Delle volte capita che parlando di vino si creino delle particolarità tra persone che sbocciano nella condivisione di un’esperienza vinicola.  Abbiamo casualmente incontrato Francesco Zonin, vice presidente della Casa Vinicola Zonin, una realtà che fa vino dal 1821, che possiede vigneti in diverse regioni d’Italia e che si muove nel vino con variegate e interessantissime sfaccettature qualitative.

Poi ha anche una chicca di vigneto, chiamiamolo così, fuori dall’Italia, in Virginia (USA), a Barboursville. Dire vigneto è riduttivo. È infatti una tenuta vera e propria, e che tenuta, appartenne infatti a Thomas Jefferson, terzo presidente americano.

Nei 90 ha di vigneto hanno trovato spazio di coltivazione il cabernet sauvignon e franc, il petit verdot e il viognier, il sauvignon blanc e due vezzi italiani: vermentino e nebbiolo.

Ed è del nebbiolo che vogliamo parlarvi. La bottiglia di questo Virginia Nebbiolo Reserve 2008 arriva direttamente dalla cantina privata di Francesco Zonin. L’idea di provarci con il nebbiolo deve essere scaturita dalla piemontesità di Luca Paschina, un autoctono sabaudo trapiantato nell’East, e dal professare l’intelligenza e la creatività enologica italiana.

Lo diciamo subito: è un nebbiolo distante dallo spirito langhigiano, non ci sono confronti da fare, ha tutta un’altra personalità. Ciò che può accumunare le due enologie si fonda sul carattere di misteriosità che il vitigno nebbiolo trattiene a sé: per il modo con cui si cede e si scontra con il passaggio in legno, per l’amore e l’odio che nutre per gli sbandamenti climatici, per il suo voler essere un tutt’uno con il sottosuolo. Questo ne fa un nebbiolo parzialmente riconducibile al Piemonte, e per questo ancora più intrigante.
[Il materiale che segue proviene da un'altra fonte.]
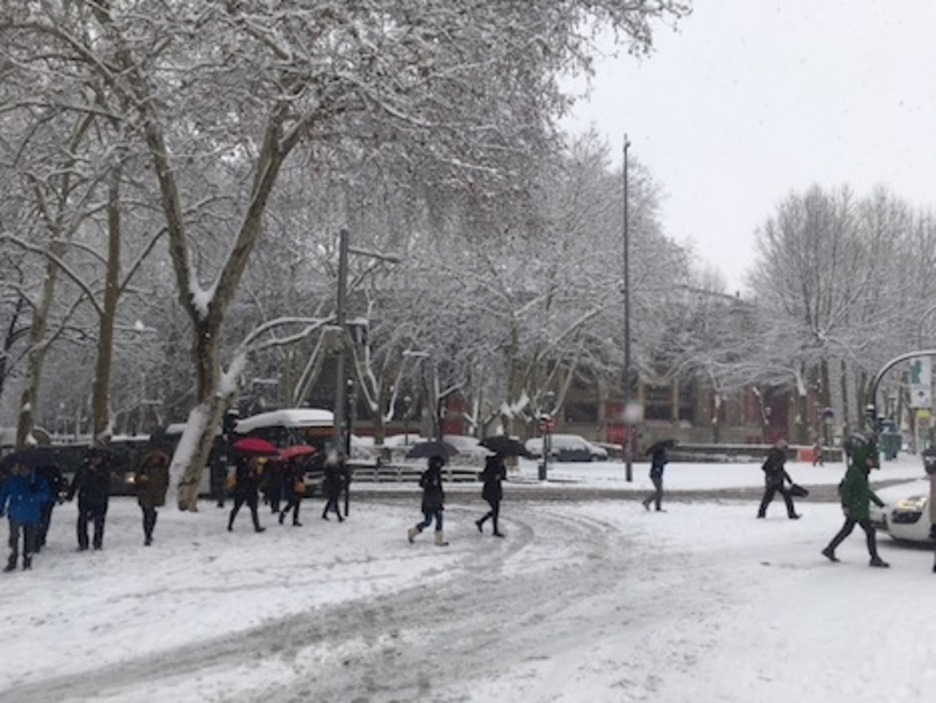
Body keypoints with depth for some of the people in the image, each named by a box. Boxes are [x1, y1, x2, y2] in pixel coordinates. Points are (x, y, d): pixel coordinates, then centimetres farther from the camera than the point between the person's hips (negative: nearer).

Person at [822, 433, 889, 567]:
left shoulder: (862, 471, 12)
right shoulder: (853, 471, -18)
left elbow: (866, 489, 24)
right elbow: (845, 488, -23)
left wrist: (877, 501, 25)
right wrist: (845, 505, -26)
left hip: (859, 508, 10)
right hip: (856, 508, -10)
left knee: (847, 530, 16)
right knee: (870, 530, -5)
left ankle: (829, 550, 23)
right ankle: (874, 558, 1)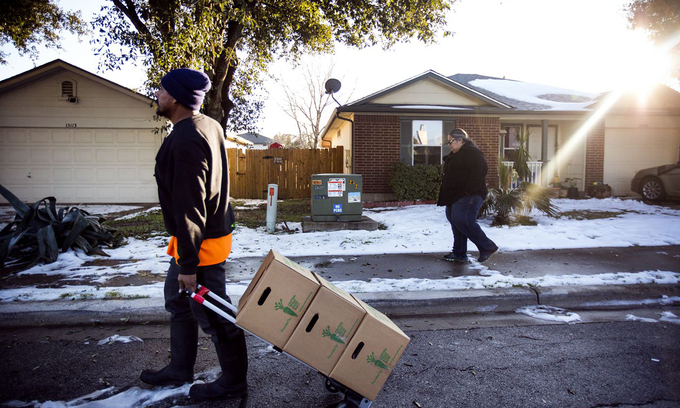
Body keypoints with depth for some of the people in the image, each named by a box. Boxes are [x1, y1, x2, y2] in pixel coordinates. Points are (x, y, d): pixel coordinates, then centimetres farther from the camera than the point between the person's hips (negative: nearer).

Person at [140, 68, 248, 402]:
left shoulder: (186, 140, -25)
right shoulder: (208, 126, 7)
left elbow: (188, 207, -26)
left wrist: (188, 264, -21)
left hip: (202, 243, -11)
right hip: (213, 229, 11)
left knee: (211, 314, 4)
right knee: (177, 302, 23)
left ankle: (233, 381, 24)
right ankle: (180, 369, 40)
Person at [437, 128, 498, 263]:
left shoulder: (471, 152, -12)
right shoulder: (455, 155, 21)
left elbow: (480, 169, -25)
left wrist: (469, 191, -28)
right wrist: (447, 195, 19)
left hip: (467, 196, -11)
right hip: (455, 196, 11)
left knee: (461, 221, -18)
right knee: (455, 221, 9)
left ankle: (487, 246, -7)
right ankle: (459, 254, 15)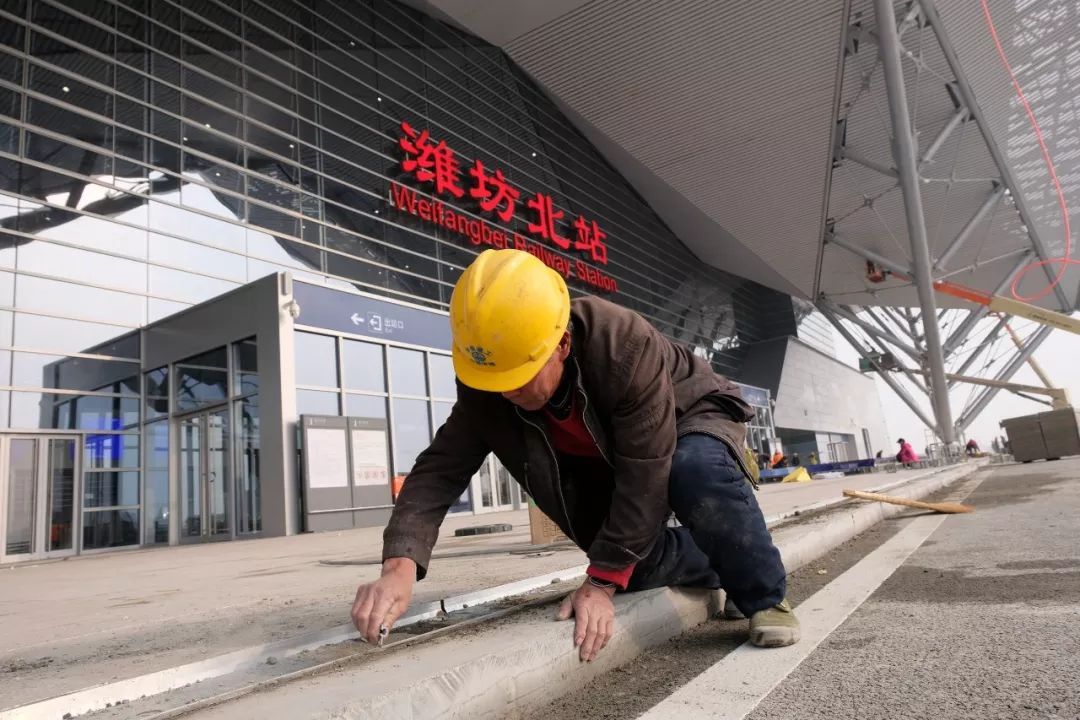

Il Virgina Nebbiolo Rerserve 2008 da Barboursville, Virginia, ha colore mediamente denso e granato, i profumi si sono già allontanati dalle spigolosità delle ciliegie quasi mature, c’è tanto sweet juice di piccoli frutti rossi, però uno sweet saporito, non sovradimensionato rispetto allo speziato, alla punta balsamica e di dolce tabacco. Poi il finale a sorpresa, quel petalo di rosa rossa appassito che fa tanto nebbiolo. Ha tannini ben coesi con alcool e glicerina, insieme si lasciano scivolare tra le papille orchestrando un equilibrio gustativo pieno di certezze, con un finale lungamente espressivo nelle varietà dei flavor.

Non si può negare che il wine maker abbia strizzato l’occhio al palato domestico, però è riuscito anche a lasciare dei tratti di vibrante e rinfrescante sapidità: benissimo così!

Ce lo immaginiamo con una T-Bone steak (rare) e onion rings, oppure con un Organic raw cheddar cheese.